## Provided text
»»
One play summed up the Redskins effort. With 4:42 remaining in the game and Washington down 24-10, the offense had a fourth and goal at the Eagles four-yard line. Jason Campbell was in the shotgun. Center Casey Rabach snapped the ball ———— off his own leg. And the ball was recovered by Philadelphia.
Zorn’s sideline look entailed taking a few steps this way, then a few steps back to his original position, stand and stare balefully somewhere into space, and repeat his pacing back and forth, back and forth, to and fro, to grandmother’s house we —– oh, never mind.
The best thing that can happen to the Redskins is for the team to lose the remainder of its games. Hopefully this is enough to shame team owner Daniel Snyder into ridding himself of head of player personnel, Vinnie Cerrata and the entire coaching staff, and start anew with someone like former Pittsburgh Steelers head coach, Bill Cowher.
««
## Excerpted data
»»
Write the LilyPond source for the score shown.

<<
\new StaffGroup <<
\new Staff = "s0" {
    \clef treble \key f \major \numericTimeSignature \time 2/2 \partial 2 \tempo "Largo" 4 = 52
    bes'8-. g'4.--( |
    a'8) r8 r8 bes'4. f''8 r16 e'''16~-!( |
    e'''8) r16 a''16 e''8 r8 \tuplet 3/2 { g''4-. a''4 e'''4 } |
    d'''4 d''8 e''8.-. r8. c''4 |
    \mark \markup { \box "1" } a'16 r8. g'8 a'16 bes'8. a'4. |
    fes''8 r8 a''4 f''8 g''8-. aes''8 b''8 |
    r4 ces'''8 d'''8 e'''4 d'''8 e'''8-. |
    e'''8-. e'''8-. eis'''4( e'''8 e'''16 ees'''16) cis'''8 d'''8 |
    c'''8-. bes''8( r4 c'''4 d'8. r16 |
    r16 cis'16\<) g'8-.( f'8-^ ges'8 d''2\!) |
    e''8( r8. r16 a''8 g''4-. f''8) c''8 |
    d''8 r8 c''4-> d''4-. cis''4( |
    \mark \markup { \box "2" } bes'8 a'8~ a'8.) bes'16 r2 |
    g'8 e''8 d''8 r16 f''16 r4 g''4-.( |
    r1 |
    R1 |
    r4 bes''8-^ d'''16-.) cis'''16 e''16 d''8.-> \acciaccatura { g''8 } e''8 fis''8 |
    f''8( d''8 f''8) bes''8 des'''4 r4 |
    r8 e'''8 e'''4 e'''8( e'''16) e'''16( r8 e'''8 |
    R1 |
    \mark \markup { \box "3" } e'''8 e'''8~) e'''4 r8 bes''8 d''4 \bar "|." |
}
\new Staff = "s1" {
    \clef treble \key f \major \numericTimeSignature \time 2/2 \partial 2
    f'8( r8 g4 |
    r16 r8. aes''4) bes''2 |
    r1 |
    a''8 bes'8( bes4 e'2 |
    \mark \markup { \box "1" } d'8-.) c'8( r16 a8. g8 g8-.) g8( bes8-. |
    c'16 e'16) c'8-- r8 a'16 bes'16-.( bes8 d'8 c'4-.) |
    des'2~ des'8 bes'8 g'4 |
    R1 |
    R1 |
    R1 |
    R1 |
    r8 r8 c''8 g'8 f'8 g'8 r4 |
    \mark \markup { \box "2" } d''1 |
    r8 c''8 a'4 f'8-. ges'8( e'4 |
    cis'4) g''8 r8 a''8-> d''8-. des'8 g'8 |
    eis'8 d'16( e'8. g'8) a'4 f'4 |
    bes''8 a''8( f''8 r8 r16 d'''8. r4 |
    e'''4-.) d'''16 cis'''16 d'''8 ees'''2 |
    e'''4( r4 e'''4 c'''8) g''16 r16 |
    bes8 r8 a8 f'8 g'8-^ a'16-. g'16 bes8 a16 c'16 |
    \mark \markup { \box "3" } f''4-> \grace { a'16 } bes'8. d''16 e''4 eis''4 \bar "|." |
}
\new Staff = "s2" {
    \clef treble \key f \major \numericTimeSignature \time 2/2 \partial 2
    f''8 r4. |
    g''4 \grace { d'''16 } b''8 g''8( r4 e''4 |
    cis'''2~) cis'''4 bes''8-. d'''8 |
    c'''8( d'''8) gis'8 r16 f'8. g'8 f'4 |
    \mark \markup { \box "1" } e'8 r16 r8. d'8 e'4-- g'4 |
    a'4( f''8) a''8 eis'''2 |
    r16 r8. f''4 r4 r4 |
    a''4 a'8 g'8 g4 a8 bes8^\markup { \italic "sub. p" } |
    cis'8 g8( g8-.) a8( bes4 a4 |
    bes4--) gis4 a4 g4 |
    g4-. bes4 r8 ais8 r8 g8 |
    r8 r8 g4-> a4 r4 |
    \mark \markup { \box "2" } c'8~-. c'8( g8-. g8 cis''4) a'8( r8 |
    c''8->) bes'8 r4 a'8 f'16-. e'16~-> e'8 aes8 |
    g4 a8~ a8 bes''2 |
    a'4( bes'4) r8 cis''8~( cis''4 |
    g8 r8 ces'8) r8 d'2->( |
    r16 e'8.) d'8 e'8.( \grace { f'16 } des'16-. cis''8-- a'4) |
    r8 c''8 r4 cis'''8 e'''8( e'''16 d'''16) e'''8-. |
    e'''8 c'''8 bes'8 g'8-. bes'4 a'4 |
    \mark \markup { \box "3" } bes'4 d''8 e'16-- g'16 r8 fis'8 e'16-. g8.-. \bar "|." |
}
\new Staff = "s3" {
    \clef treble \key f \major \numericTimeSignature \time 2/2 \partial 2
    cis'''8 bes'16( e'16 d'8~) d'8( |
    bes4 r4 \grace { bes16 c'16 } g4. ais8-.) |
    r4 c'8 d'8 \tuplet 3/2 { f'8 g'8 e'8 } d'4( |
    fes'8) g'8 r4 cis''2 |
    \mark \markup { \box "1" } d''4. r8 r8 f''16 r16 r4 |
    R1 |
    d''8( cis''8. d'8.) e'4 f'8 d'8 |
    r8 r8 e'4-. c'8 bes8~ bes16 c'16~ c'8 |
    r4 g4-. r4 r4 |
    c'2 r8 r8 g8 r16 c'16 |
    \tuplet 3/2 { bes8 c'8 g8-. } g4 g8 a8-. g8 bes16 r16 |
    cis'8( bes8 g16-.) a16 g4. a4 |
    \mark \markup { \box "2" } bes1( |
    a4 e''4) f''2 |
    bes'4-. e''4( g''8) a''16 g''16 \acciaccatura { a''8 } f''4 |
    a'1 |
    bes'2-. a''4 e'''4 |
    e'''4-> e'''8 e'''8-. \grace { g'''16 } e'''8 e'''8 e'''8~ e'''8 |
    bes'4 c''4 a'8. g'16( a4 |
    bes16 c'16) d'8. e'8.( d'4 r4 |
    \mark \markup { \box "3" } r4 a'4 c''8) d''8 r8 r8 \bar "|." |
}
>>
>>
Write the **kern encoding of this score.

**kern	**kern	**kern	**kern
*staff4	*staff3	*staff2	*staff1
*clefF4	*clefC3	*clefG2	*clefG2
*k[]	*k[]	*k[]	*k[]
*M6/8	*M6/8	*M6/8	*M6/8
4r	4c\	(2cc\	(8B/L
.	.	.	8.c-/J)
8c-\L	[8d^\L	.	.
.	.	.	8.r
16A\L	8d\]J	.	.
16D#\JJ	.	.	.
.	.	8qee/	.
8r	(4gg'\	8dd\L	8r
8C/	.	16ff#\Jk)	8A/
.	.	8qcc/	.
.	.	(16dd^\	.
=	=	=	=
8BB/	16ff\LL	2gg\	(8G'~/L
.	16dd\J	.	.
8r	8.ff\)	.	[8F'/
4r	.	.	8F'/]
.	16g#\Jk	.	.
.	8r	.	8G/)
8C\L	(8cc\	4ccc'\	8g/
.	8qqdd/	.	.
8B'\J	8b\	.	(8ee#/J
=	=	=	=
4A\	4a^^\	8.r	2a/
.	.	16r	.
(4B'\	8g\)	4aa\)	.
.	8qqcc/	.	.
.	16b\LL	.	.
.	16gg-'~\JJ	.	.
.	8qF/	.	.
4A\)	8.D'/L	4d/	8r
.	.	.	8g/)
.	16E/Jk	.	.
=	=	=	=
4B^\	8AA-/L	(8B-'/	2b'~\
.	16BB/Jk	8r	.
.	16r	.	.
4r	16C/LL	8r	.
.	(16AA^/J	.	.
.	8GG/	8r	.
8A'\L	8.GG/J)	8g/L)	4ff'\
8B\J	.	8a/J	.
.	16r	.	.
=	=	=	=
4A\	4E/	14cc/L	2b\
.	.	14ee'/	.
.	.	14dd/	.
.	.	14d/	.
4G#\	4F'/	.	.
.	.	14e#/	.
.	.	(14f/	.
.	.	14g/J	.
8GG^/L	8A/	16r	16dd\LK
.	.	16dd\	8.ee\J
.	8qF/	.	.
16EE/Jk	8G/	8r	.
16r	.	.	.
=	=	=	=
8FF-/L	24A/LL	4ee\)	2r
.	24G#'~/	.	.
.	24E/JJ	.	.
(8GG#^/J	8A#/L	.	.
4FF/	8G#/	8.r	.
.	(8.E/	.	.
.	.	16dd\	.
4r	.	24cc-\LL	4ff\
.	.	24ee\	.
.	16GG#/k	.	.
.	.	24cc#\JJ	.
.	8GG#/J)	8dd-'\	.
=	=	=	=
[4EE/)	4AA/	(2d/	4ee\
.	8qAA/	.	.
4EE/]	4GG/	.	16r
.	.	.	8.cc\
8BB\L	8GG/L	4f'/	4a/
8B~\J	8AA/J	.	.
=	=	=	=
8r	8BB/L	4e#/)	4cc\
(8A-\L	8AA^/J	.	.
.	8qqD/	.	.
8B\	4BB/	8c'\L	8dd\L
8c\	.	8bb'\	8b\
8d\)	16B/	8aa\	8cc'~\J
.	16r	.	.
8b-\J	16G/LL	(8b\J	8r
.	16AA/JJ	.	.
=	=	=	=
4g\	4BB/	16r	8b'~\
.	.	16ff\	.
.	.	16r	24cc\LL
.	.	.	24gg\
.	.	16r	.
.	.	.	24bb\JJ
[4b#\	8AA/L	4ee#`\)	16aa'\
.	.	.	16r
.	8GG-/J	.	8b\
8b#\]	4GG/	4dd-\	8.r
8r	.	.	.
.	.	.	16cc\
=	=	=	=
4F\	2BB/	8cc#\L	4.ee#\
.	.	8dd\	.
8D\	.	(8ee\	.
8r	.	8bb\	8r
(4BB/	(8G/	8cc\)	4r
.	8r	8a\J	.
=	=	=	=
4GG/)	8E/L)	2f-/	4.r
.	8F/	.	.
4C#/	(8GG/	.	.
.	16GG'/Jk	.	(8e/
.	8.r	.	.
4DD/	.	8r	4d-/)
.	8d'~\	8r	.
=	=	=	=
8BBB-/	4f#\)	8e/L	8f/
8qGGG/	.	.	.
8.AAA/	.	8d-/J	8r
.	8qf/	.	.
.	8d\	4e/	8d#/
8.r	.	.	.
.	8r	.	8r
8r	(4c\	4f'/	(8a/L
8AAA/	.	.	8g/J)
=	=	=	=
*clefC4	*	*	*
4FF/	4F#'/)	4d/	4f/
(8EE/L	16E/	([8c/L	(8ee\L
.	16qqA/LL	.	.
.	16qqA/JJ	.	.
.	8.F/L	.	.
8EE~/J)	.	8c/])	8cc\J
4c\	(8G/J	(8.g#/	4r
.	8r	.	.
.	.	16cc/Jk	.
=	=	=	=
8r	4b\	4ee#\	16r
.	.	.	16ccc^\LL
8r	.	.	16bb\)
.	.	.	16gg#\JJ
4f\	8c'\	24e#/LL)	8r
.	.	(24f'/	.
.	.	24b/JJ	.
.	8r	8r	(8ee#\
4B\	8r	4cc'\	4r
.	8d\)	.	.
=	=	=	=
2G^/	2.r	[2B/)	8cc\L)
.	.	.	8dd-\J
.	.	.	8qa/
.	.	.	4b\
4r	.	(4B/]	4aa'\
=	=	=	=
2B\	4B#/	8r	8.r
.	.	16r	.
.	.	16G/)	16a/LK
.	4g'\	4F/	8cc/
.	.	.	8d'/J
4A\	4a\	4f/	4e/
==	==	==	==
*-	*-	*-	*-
««
## Your tasks
[A] Echo the stretch of the Redskins passage from "One play summed" through "oh, never mind.".
[B] Decide whether each statement agrees with the Redskins passage, answering yes or no and quoting the words that decide it: (i) The offense faced fourth and goal at the Eagles two-yard line. (ii) Jason Campbell lined up in the shotgun on the play. (iii) The ball was recovered by Philadelphia.

## Responses to the exercise
[A]
One play summed up the Redskins effort. With 4:42 remaining in the game and Washington down 24-10, the offense had a fourth and goal at the Eagles four-yard line. Jason Campbell was in the shotgun. Center Casey Rabach snapped the ball ———— off his own leg. And the ball was recovered by Philadelphia.
Zorn’s sideline look entailed taking a few steps this way, then a few steps back to his original position, stand and stare balefully somewhere into space, and repeat his pacing back and forth, back and forth, to and fro, to grandmother’s house we —– oh, never mind.

[B]
(i) No: "the offense had a fourth and goal at the Eagles four-yard line."
(ii) Yes: "Jason Campbell was in the shotgun."
(iii) Yes: "And the ball was recovered by Philadelphia."